At last the great moment arrived, the high school band played “Hail to the Chief,” and the President appeared at the back of the train, looking remarkably similar to his image in the Movie Tone newsreels. I couldn’t see over the heads of the adults who pushed forward, so to my mother’s consternation I climbed up a nearby coal pile for a better view. The speech was short and incisive: Truman blasted the do-nothing Republican Congress and the selfish Wall Street capitalists and urged us to turn these rascals out. His constituents applauded loudly and exhorted him to “Give ‘em hell, Harry.” After one final swipe at those rich robber barons and their Republican cohorts, the President introduced his daughter, Margaret, and the “Boss,” his wife, Bess. The train was ready to head north for Superior when Truman pulled a note out of his pocket, glanced at it, and then raised his hand to quiet the crowd. In his Missouri twang he thanked everyone for coming and said he was astonished that so many people had turned out. “I would particularly like to thank the Sheas, who featured my stop here in the Shell Lake Register . Would they please step up here so that the Truman family can thank them personally?”

Who cared if he didn’t get the name of our paper right? My parents waved me down from the coal pile, I tried frantically to brush off the black dust, and we boarded the train. Father explained that the story was my idea. “Well, I have two Shea votes, young man, but you’ll have to wait a few years,” Truman said. “I think I can carry Wisconsin with your help.” He shook my hand, Bess hugged me, and I think Margaret may have kissed me on the cheek. The crowd cheered (not really, but memory is not an exact science). Mother was ecstatic, although she worried that the President might have gotten coal dust on his hands.

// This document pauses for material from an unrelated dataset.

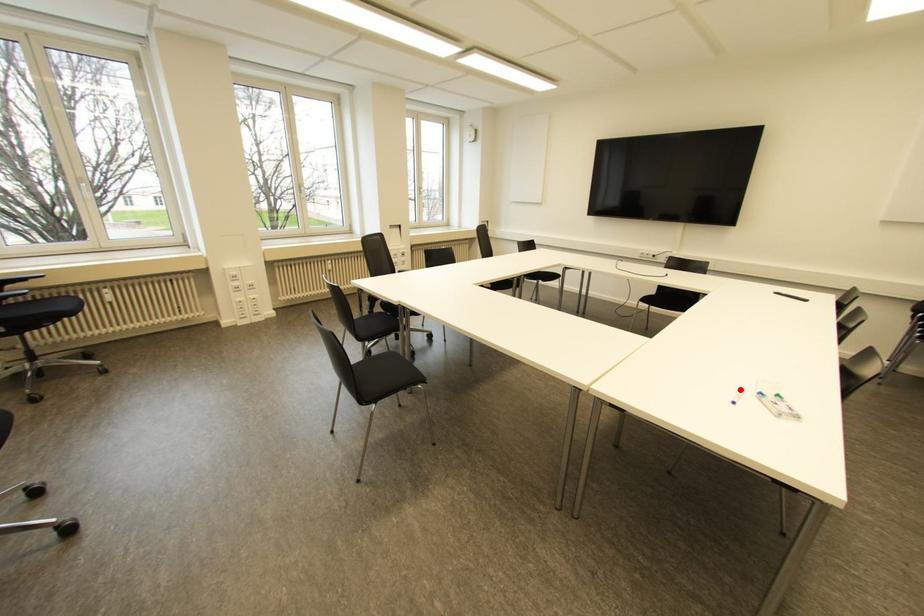
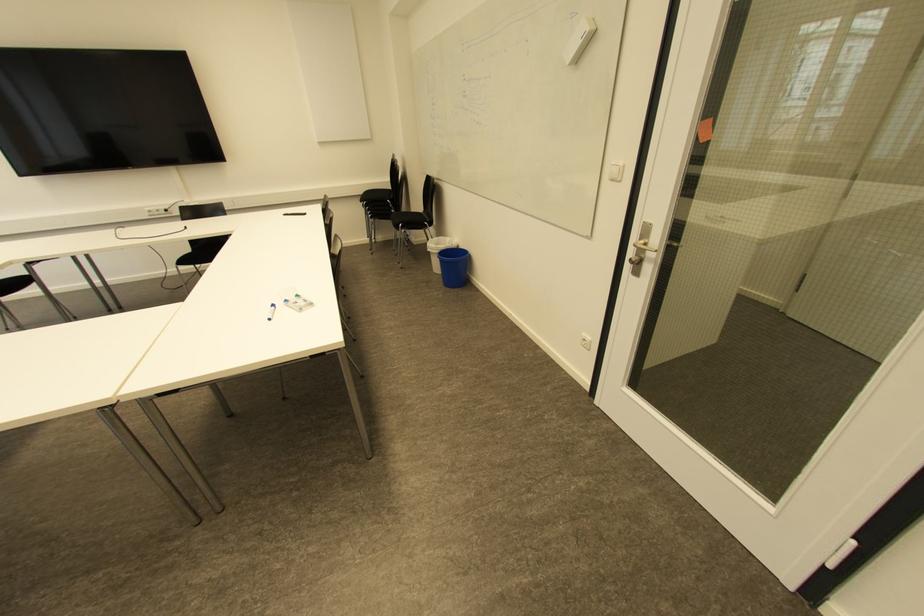
Question: A red point is marked in image1. In image2, is the corresponding 3D point closer to the camera or farther? Reply with the corresponding letter.

Choices:
 (A) The corresponding 3D point is closer.
 (B) The corresponding 3D point is farther.

Answer: (B)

An aide gave Mom a small package, we stepped down off the platform, and the train thundered out of Spooner on the most successful of all whistle-stop campaigns. The package contained an autographed Truman photo and a pair of presidential cuff links. I don’t remember what happened to the cuff links, but the photograph was still in Dad’s office when he sold the newspaper years later.

Fast forward to 1965, the year before my father died. Despite my promising debut, I had abandoned both journalism and politics and gone to law school. Dad, still a skeptical newsman, was asking my opinion of the Warren Commission, saying, “John Kennedy was far too liberal, but I thought an Irish Catholic should have the chance. He was the only Democrat I ever voted for.”

“What about Harry Truman, Dad? You and Mom seemed awfully happy when he beat Dewey.”

Dad just smiled. “You don’t think I would be persuaded by an old pol just because he invited us onto his railroad car and gave me some cuff links, do you?”

I still think my father voted for both Harry Truman and John Kennedy.